Background: Accurate recognition of promoter sequences in Escherichia coli is fundamental for understanding gene regulation and engineering synthetic biological systems. However, existing computational methods struggle to simultaneously model long-range genomic dependencies and fine-grained local motifs, particularly the degenerate −10 and −35 elements of σ70 promoters. To address this gap, we propose DNABERT2-CAMP, a novel hybrid deep learning framework designed to integrate global contextual understanding with high-resolution local motif detection for robust promoter identification.

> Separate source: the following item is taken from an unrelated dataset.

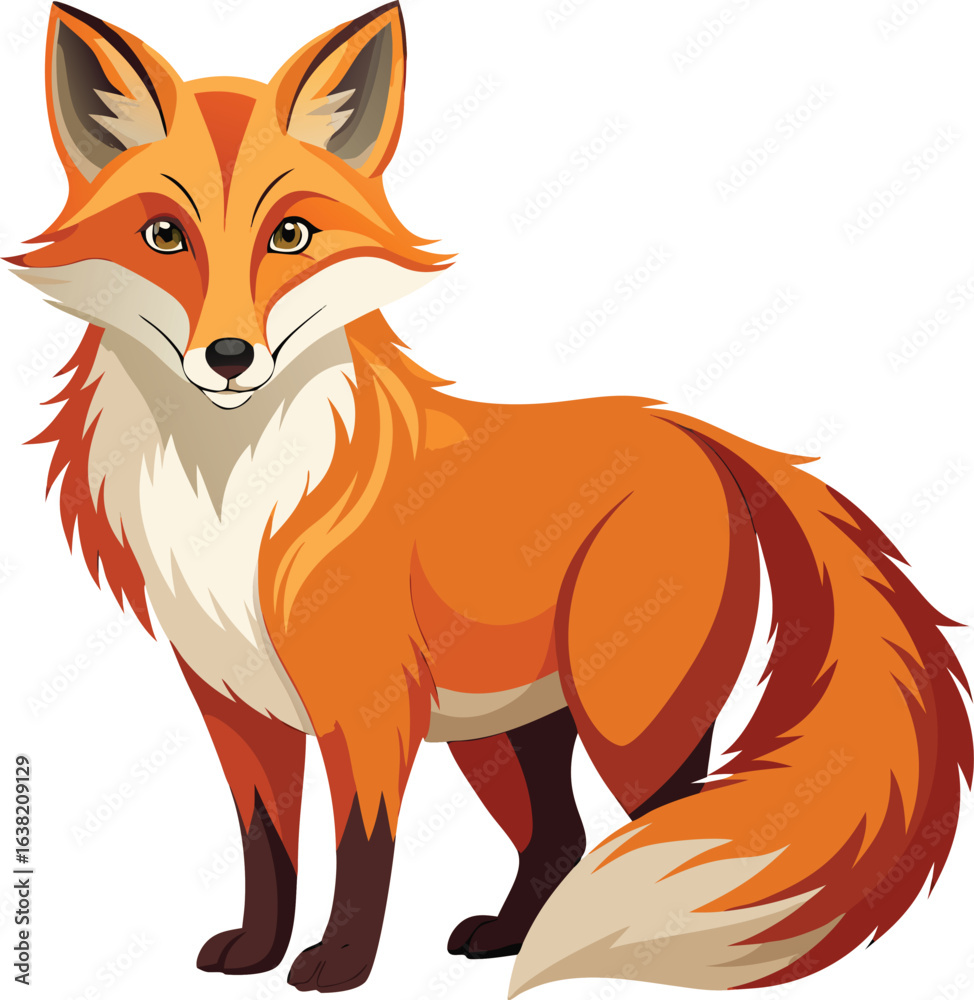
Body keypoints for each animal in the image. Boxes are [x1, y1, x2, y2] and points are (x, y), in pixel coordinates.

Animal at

Methods: We constructed a balanced dataset of 8720 experimentally validated and negative 81-bp sequences from RegulonDB, literature, and the E. coli K-12 genome. Our model combines a pre-trained DNABERT-2 Transformer for global sequence encoding with a custom CAMP module (CNN-Attention-Mean Pooling) for local feature refinement. We evaluated performance using 5-fold cross-validation and an independent external test set, reporting standard metrics including accuracy, ROC AUC, and Matthews correlation coefficient (MCC). Results: DNABERT2-CAMP achieved 93.10% accuracy and 97.28% ROC AUC in cross-validation, outperforming existing methods including DNABERT. On an independent test set, it maintained strong generalization (89.83% accuracy, 92.79% ROC AUC). Interpretability analyses confirmed biologically plausible attention over canonical promoter regions and CNN-identified AT-rich/-35-like motifs. Conclusions: DNABERT2-CAMP demonstrates that synergistically combining pre-trained Transformers with convolutional motif detection significantly improves promoter recognition accuracy and interpretability. This framework offers a powerful, generalizable tool for genomic annotation and synthetic biology applications.